Records excerpted from a collection:
··········
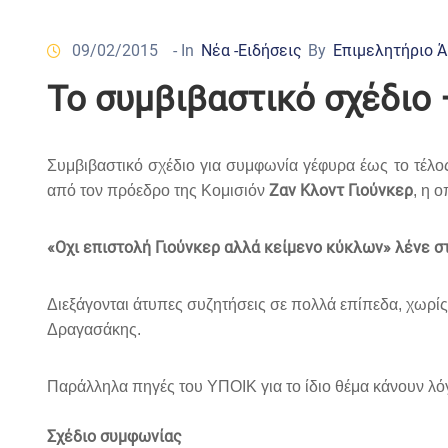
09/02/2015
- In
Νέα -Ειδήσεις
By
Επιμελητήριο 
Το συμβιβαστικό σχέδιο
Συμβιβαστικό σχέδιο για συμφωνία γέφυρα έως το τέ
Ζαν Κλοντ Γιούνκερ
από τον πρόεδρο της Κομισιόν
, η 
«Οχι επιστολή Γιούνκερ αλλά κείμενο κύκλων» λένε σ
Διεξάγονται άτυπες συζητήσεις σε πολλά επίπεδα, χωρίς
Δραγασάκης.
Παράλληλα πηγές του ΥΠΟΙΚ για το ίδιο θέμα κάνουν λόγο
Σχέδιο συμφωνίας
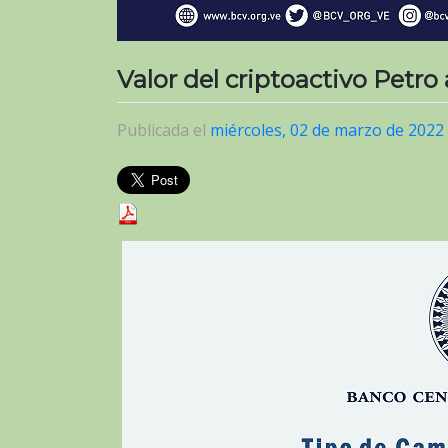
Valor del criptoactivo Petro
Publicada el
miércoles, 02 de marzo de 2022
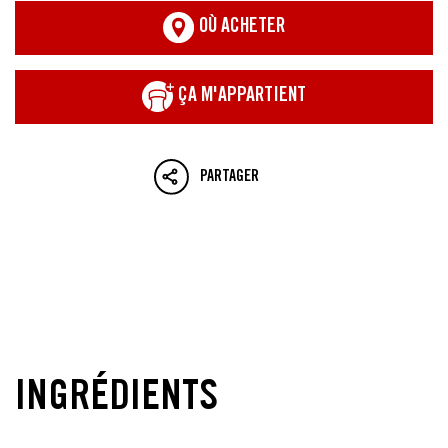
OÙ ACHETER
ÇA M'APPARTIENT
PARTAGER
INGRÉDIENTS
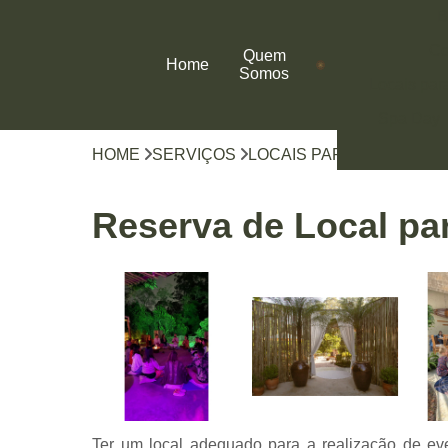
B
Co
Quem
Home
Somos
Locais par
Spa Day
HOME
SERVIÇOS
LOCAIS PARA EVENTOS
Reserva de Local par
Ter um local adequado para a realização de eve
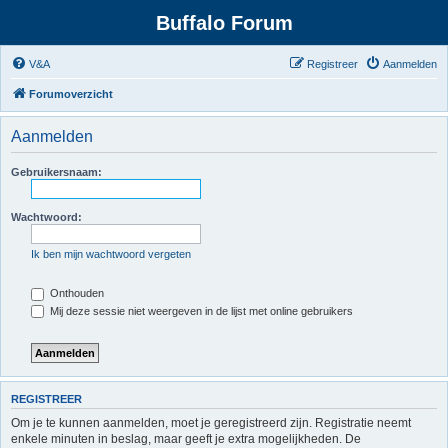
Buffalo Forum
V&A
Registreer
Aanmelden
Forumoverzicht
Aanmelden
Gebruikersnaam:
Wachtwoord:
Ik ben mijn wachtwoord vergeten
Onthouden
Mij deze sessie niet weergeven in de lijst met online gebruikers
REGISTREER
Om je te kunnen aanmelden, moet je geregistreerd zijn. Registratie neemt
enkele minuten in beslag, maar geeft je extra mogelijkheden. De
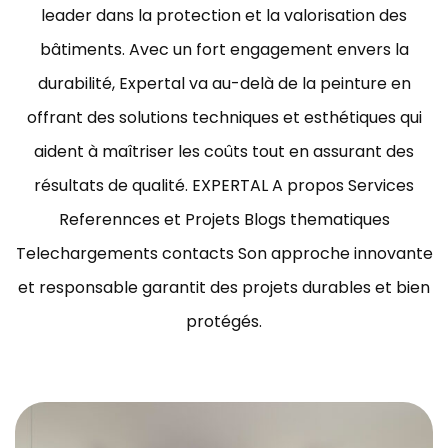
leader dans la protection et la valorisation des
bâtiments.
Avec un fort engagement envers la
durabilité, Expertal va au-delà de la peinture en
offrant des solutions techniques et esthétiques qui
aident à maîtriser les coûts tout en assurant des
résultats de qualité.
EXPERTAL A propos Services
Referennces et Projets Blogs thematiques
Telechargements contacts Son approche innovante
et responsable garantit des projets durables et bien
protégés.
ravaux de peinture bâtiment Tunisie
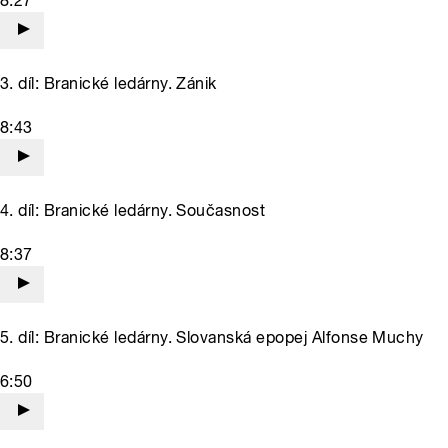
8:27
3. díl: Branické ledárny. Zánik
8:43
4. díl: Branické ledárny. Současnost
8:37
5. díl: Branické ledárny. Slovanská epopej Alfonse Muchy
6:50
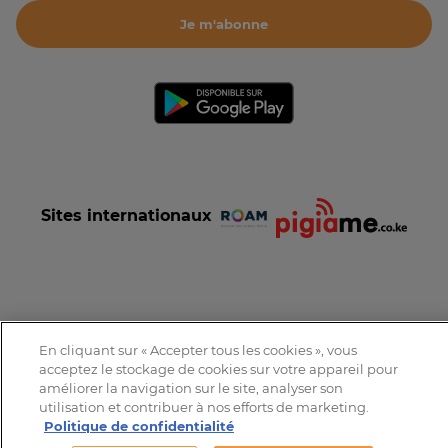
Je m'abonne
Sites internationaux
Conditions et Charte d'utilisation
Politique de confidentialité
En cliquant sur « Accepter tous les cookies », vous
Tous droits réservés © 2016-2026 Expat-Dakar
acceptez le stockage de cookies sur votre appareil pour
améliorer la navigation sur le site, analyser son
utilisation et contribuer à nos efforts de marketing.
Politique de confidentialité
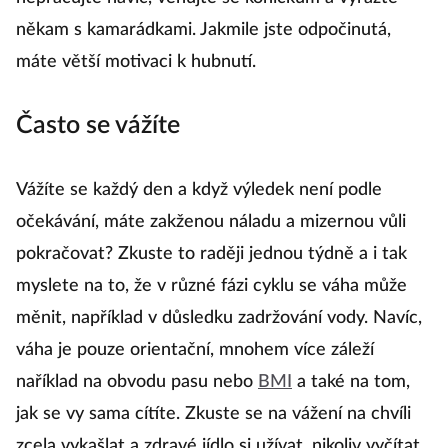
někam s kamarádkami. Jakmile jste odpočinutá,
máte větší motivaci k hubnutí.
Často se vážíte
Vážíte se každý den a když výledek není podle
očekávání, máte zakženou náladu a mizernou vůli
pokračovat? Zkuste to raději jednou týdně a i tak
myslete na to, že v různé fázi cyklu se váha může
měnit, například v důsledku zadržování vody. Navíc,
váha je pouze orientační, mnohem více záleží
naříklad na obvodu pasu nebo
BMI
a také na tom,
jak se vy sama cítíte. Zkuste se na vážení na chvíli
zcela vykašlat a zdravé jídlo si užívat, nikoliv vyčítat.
··········
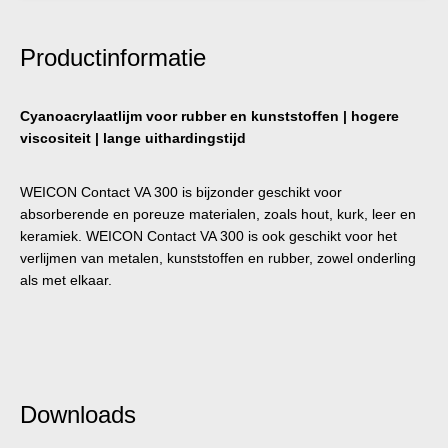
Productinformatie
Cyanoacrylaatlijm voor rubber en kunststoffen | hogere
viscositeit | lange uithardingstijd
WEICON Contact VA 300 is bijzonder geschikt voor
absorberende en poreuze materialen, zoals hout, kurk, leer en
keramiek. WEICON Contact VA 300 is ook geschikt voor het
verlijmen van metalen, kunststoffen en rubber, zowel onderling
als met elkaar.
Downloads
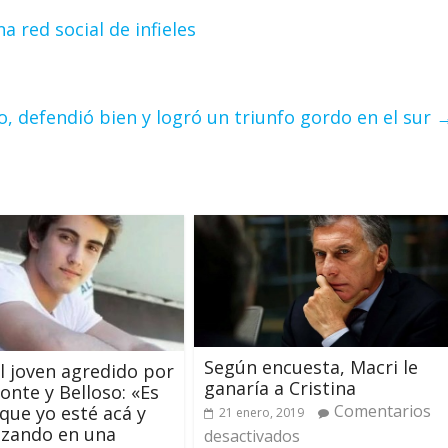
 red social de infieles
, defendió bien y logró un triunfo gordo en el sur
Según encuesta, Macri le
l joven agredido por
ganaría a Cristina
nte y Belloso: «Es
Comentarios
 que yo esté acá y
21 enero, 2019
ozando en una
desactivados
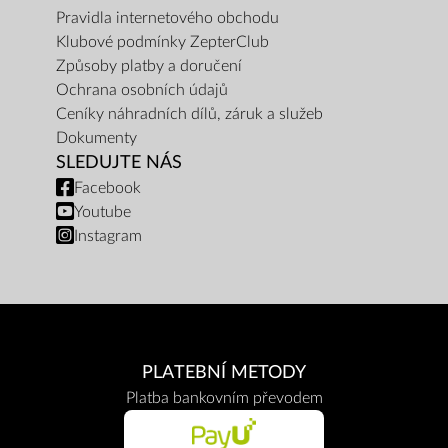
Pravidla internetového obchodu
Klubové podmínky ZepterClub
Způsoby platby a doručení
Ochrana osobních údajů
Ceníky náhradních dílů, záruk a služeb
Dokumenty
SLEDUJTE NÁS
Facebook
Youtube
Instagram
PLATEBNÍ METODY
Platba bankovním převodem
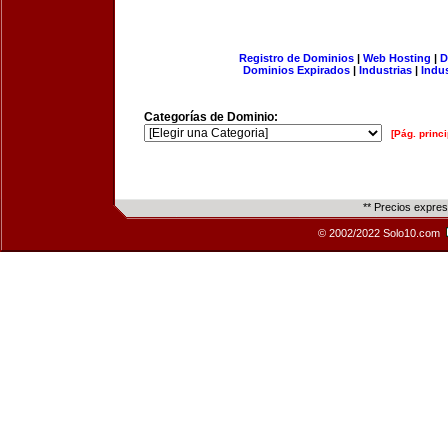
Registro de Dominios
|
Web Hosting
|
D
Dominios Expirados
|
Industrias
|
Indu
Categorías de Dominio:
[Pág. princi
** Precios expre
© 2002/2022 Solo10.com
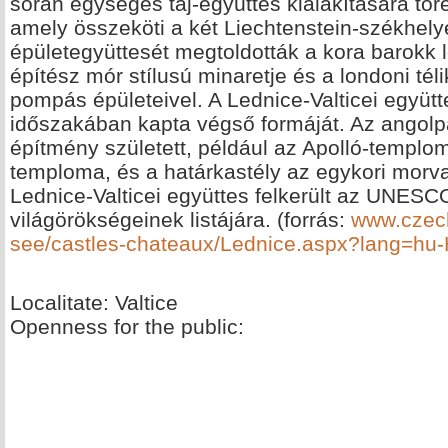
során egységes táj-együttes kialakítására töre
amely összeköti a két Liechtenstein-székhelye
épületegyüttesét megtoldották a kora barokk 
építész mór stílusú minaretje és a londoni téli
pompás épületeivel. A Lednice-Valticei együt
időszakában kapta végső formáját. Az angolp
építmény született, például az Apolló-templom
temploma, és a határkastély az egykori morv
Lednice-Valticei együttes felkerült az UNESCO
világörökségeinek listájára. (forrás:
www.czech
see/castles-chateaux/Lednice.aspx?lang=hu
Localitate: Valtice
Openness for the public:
··········
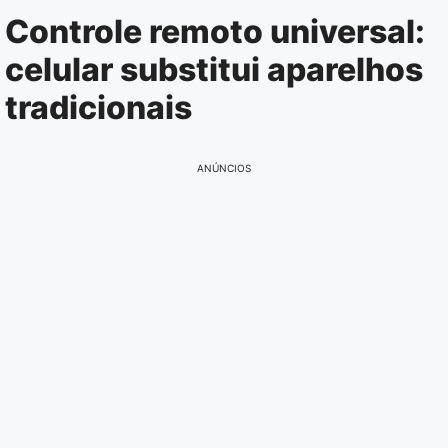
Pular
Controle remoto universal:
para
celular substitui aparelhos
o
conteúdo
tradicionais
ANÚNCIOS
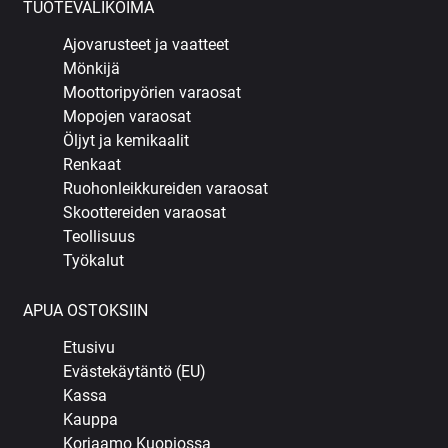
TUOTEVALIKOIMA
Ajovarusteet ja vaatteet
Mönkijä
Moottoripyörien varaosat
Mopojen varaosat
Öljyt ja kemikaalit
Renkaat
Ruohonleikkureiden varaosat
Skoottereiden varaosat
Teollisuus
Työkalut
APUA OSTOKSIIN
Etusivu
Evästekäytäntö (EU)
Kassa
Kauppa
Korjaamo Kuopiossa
··········
▸ Required work
Please output the part of the material that opens with the line containing "red social de infieles" and closes with the line containing "Platba bankovním převodem", both lines included. Leave the pictures out.

▸ Task response
 red social de infieles
, defendió bien y logró un triunfo gordo en el sur
Según encuesta, Macri le
l joven agredido por
ganaría a Cristina
nte y Belloso: «Es
Comentarios
 que yo esté acá y
21 enero, 2019
ozando en una
desactivados
Pravidla internetového obchodu
Klubové podmínky ZepterClub
Způsoby platby a doručení
Ochrana osobních údajů
Ceníky náhradních dílů, záruk a služeb
Dokumenty
SLEDUJTE NÁS
Facebook
Youtube
Instagram
PLATEBNÍ METODY
Platba bankovním převodem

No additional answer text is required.